Exercise goal: May I have the lines from the one containing "(359, 433) = (650, 473): turquoise" to the end of the entries, returned exactly and with nothing else?

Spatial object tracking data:
◇ ◇ ◇

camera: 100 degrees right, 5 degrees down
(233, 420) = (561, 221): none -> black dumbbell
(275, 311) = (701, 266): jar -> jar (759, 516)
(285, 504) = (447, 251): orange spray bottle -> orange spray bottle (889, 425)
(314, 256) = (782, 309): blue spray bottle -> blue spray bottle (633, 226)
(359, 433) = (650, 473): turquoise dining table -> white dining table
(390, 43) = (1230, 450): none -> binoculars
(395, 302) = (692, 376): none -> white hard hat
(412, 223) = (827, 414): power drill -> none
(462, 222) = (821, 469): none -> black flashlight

◇ ◇ ◇

Result:
(359, 433) = (650, 473): turquoise dining table -> white dining table
(390, 43) = (1230, 450): none -> binoculars
(395, 302) = (692, 376): none -> white hard hat
(412, 223) = (827, 414): power drill -> none
(462, 222) = (821, 469): none -> black flashlight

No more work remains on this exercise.